Pohon Sukun, Pengasingan Bung Karno, dan Kelahiran Pancasila
Lima cabang pohon sukun menjadi inspirasi Bung Karno melahirkan Pancasila yang kemudian ditetapkan sebagai dasar negara Indonesia. Kini, pohon sukun itu dikenang sebagai Pohon Pancasila.
Oleh
NINA SUSILO
·5 menit baca
Kelahiran Pancasila tak lepas dari masa pengasingan Presiden pertama RI Soekarno di Ende, Nusa Tenggara Timur, pada 1934-1938. Dari perenungan, diskusi, dan pemahaman budaya Indonesia selama berada di pengasingan, Pancasila yang merupakan intisari peradaban Indonesia itu muncul.
Pada 1 Agustus 1933, Soekarno yang sangat aktif dalam politik ditangkap saat keluar dari kediaman Muhammad Husni Thamrin, tokoh politik yang juga anggota Volksraad atau Dewan Rakyat Hindia-Belanda. Pada 28 Desember 1933, Gubernur Jenderal Pemerintah Hindia Belanda De Jonge kemudian memutuskan mengasingkan Soekarno ke Ende.
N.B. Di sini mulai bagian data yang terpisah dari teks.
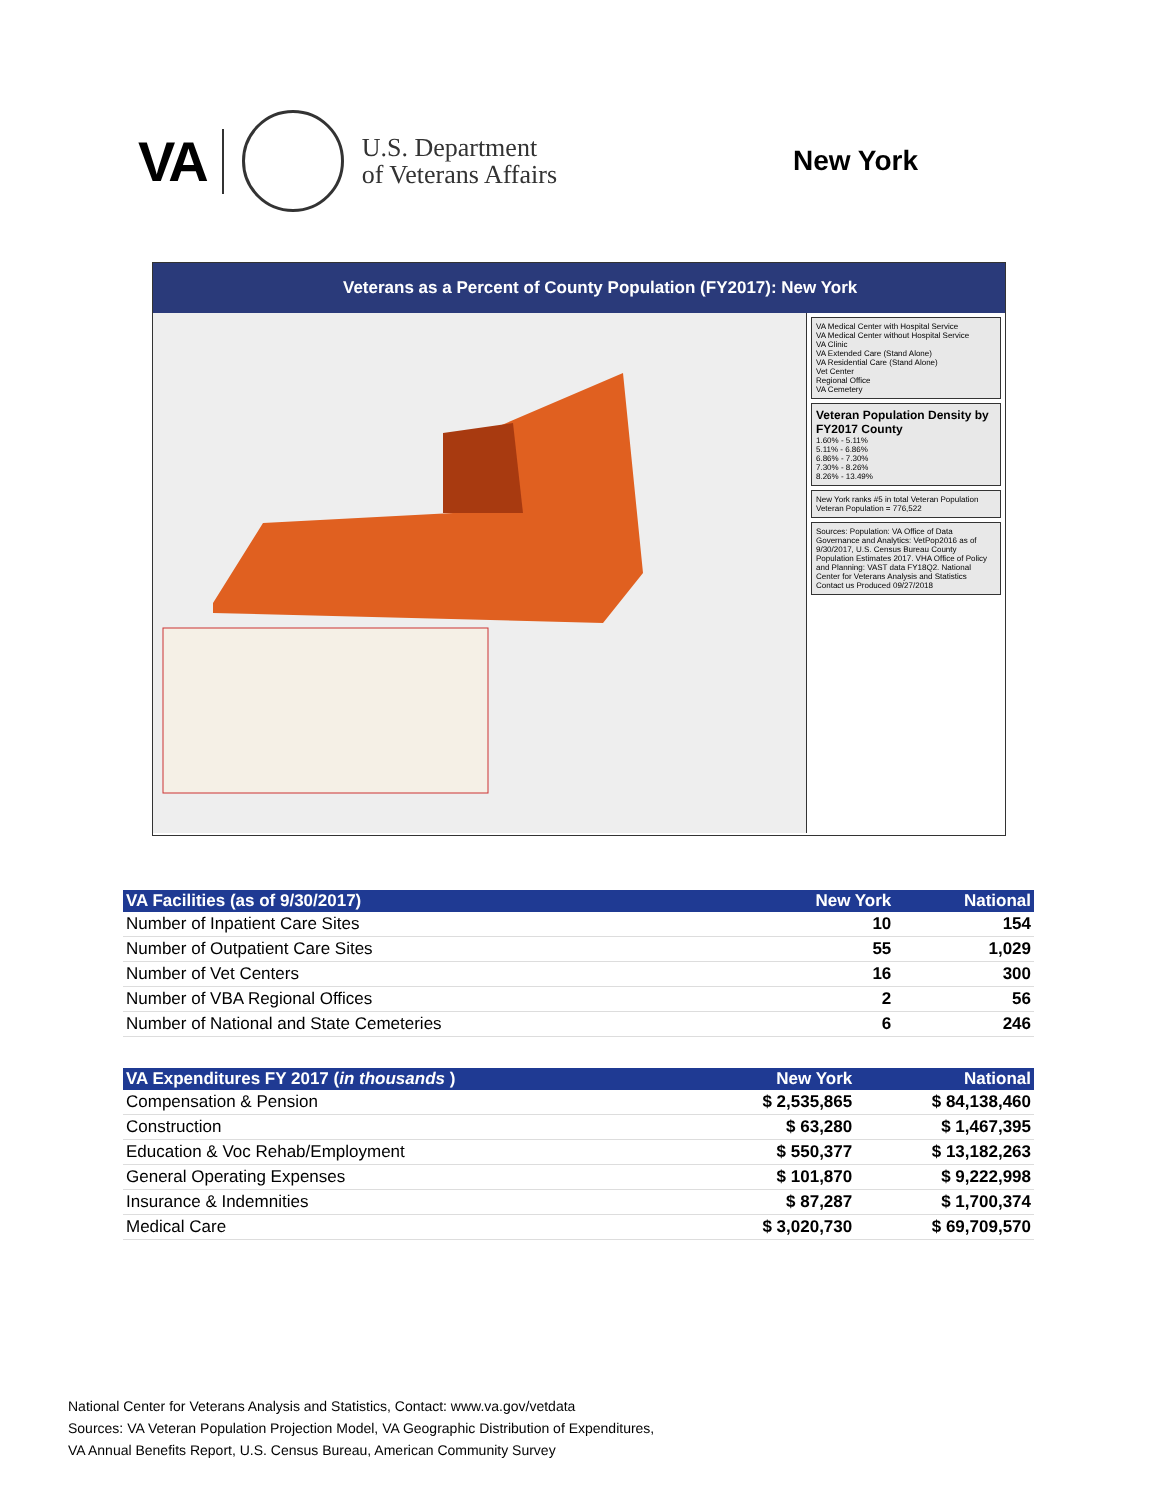VA
U.S. Department
of Veterans Affairs
New York
Veterans as a Percent of County Population (FY2017): New York
VA Medical Center with Hospital Service
VA Medical Center without Hospital Service
VA Clinic
VA Extended Care (Stand Alone)
VA Residential Care (Stand Alone)
Vet Center
Regional Office
VA Cemetery
Veteran Population Density by FY2017 County
1.60% - 5.11%
5.11% - 6.86%
6.86% - 7.30%
7.30% - 8.26%
8.26% - 13.49%
New York ranks #5 in total Veteran Population
Veteran Population = 776,522
Sources: Population: VA Office of Data Governance and Analytics: VetPop2016 as of 9/30/2017, U.S. Census Bureau County Population Estimates 2017. VHA Office of Policy and Planning: VAST data FY18Q2. National Center for Veterans Analysis and Statistics Contact us Produced 09/27/2018
| VA Facilities (as of 9/30/2017) | New York | National |
| --- | --- | --- |
| Number of Inpatient Care Sites | 10 | 154 |
| Number of Outpatient Care Sites | 55 | 1,029 |
| Number of Vet Centers | 16 | 300 |
| Number of VBA Regional Offices | 2 | 56 |
| Number of National and State Cemeteries | 6 | 246 |
| VA Expenditures FY 2017 ( in thousands ) | New York | National |
| --- | --- | --- |
| Compensation & Pension | $ 2,535,865 | $ 84,138,460 |
| Construction | $ 63,280 | $ 1,467,395 |
| Education & Voc Rehab/Employment | $ 550,377 | $ 13,182,263 |
| General Operating Expenses | $ 101,870 | $ 9,222,998 |
| Insurance & Indemnities | $ 87,287 | $ 1,700,374 |
| Medical Care | $ 3,020,730 | $ 69,709,570 |
National Center for Veterans Analysis and Statistics, Contact: www.va.gov/vetdata
Sources: VA Veteran Population Projection Model, VA Geographic Distribution of Expenditures,
VA Annual Benefits Report, U.S. Census Bureau, American Community Survey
Tokoh pergerakan yang dikenal dengan sebutan Bung Karno itu pun tinggal di pengasingan bersama istrinya, Inggit Garnasih; mertuanya, Asmi; serta dua anak angkatnya yang bernama Ratna Djuani dan Kartika sejak 14 Januari 1934. Mereka menempati sebuah rumah kecil milik Haji Abdullah Ambuwaru.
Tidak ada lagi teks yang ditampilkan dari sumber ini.